Actor Peter O’Toole, who shot to international fame in the film classic Lawrence of Arabia, has died aged 81 in London after a long illness, his agent said on Sunday.
O’Toole, who survived a bout with stomach cancer in the 1970s but whose health had been damaged by years of heavy drinking and chain-smoking, died in a London hospital on Saturday, his agent Steve Kenis said.
O’Toole appeared in many acclaimed films, but is best remembered for his lead role in David Lean’s 1962 blockbuster Lawrence of Arabia in which he played T.E. Lawrence, the eccentric British army officer who fought with Arab irregular troops against Ottoman Turkish rule in World War I.
O’Toole’s striking good looks and charm sustained him through a stage and film career of more than 50 years that swung wildly between triumph and disaster, garnering him eight Oscar nominations but, to the disgust of his admirers, no win.
The most-nominated actor never to win the award, he eventually and reluctantly accepted an honorary Oscar in 2003.
Before doing so, he composed a hand-written open letter to the Academy of Motion Picture Arts and Sciences.
Later describing his reluctance to accept the award, he wrote: “I was enchanted, but said that as I was still in the game and might yet win the lovely bugger outright, would the Academy please defer the honor until I am 80?”
Believed to have been born in Ireland, O’Toole grew up in England and trained as an actor at the Royal Academy of Dramatic Art where he was in the same class as British actor Albert Finney.
His piercing blue eyes, tousled brown hair and 1.90m frame made him an instant hit with women when he began his stage career in 1954.
He initially made waves on stage in several key Shakespearean roles, including an acclaimed turn as Hamlet, before gaining fame in films such as Goodbye, Mr.

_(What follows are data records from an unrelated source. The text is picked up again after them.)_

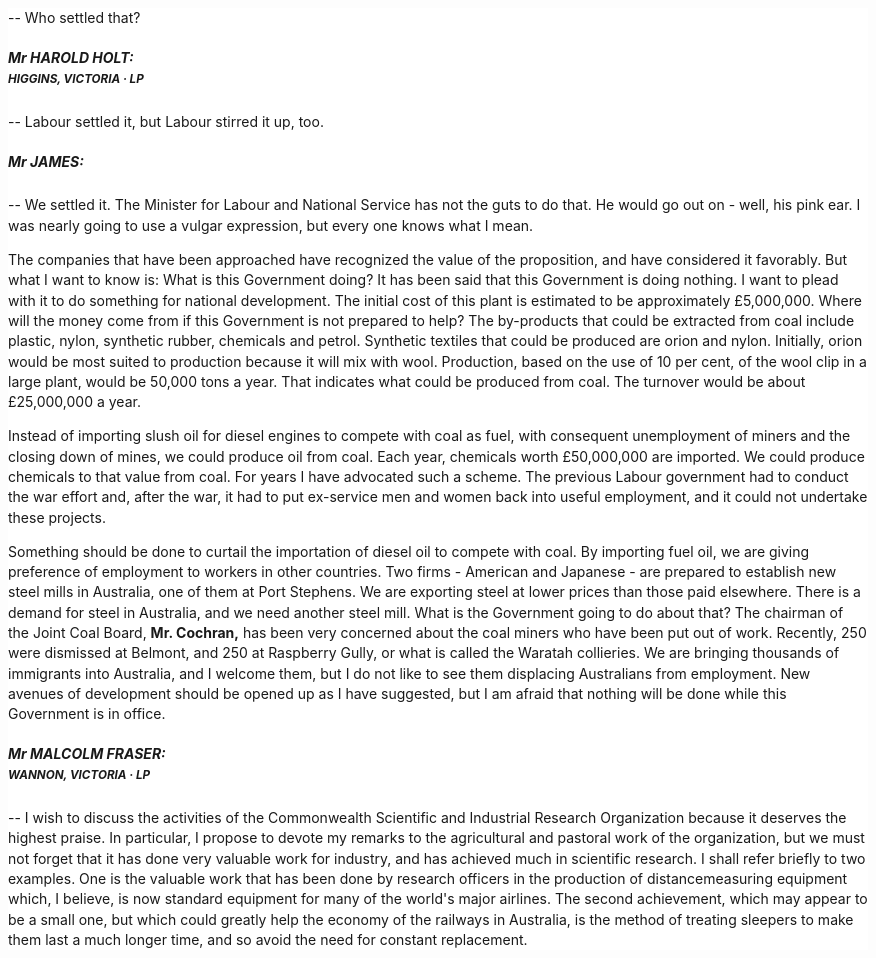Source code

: -- Who settled that? 

##### Mr HAROLD HOLT:<br><small class="text-muted">HIGGINS, VICTORIA &middot; LP</small>

--  Labour settled it, but Labour stirred it up, too. 

##### Mr JAMES:

-- We settled it. The Minister for Labour and National Service has not the guts to do that. He would go out on - well, his pink ear. I was nearly going to use a vulgar expression, but every one knows what I mean. 

The companies that have been approached have recognized the value of the proposition, and have considered it favorably. But what I want to know is: What is this Government doing? It has been said that this Government is doing nothing. I want to plead with it to do something for national development. The initial cost of this plant is estimated to be approximately £5,000,000. Where will the money come from if this Government is not prepared to help? The by-products that could be extracted from coal include plastic, nylon, synthetic rubber, chemicals and petrol. Synthetic textiles that could be produced are orion and nylon. Initially, orion would be most suited to production because it will mix with wool. Production, based on the use of 10 per cent, of the wool clip in a large plant, would be 50,000 tons a year. That indicates what could be produced from coal. The turnover would be about £25,000,000 a year. 

Instead of importing slush oil for diesel engines to compete with coal as fuel, with consequent unemployment of miners and the closing down of mines, we could produce oil from coal. Each year, chemicals worth £50,000,000 are imported. We could produce chemicals to that value from coal. For years I have advocated such a scheme. The previous Labour government had to conduct the war effort and, after the war, it had to put ex-service men and women back into useful employment, and it could not undertake these projects. 

Something should be done to curtail the importation of diesel oil to compete with coal. By importing fuel oil, we are giving preference of employment to workers in other countries. Two firms - American and Japanese - are prepared to establish new steel mills in Australia, one of them at Port Stephens. We are exporting steel at lower prices than those paid elsewhere. There is a demand for steel in Australia, and we need another steel mill. What is the Government going to do about that? The  chairman  of the Joint Coal Board,  **Mr. Cochran,**  has been very concerned about the coal miners who have been put out of work. Recently, 250 were dismissed at Belmont, and 250 at Raspberry Gully, or what is called the Waratah collieries. We are bringing thousands of immigrants into Australia, and I welcome them, but I do not like to see them displacing Australians from employment. New avenues of development should be opened up as I have suggested, but I am afraid that nothing will be done while this Government is in office. 

##### Mr MALCOLM FRASER:<br><small class="text-muted">WANNON, VICTORIA &middot; LP</small>

--  I wish to discuss the activities of the Commonwealth Scientific and Industrial Research Organization because it deserves the highest praise. In particular, I propose to devote my remarks to the agricultural and pastoral work of the organization, but we must not forget that it has done very valuable work for industry, and has achieved much in scientific research. I shall refer briefly to two examples. One is the valuable work that has been done by research officers in the production of distancemeasuring equipment which, I believe, is now standard equipment for many of the world's major airlines. The second achievement, which may appear to be a small one, but which could greatly help the economy of the railways in Australia, is the method of treating sleepers to make them last a much longer time, and so avoid the need for constant replacement.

Chips, The Ruling Class, The Stunt Man and My Favorite Year.
Living down his Lawrence of Arabia role became a major problem and for most of the 1970s, O’Toole found he was playing nothing but the swaggering romantic actor.
In 1980, he made a humiliating return to the Shakespearean stage in London after a 20-year absence.
O’Toole’s blood-soaked Macbeth at the Old Vic theater provoked outright laughter from the audience and made front-page news for its sheer awfulness.
For the next few years, O’Toole found it difficult to be taken seriously as an actor. However, in the late 1980s, he made a startling comeback.
He also gave up drinking. Years of abdominal pain and almost continuous consumption of alcohol had led to a diagnosis of pancreatitis and a warning that liquor would soon kill him.
A cameo role as the kindly but bemused English teacher in Bernardo Bertolucci’s 1987 Oscar-winning film The Last Emperor showed the public a new side to the hell-raiser they had come to expect.
A year later, at the age of 56, he won rave reviews for playing his old Soho drinking pal in the play Jeffrey Bernard is Unwell in a part that seemed to mirror his own misfortunes.
He had announced he was retiring only last year.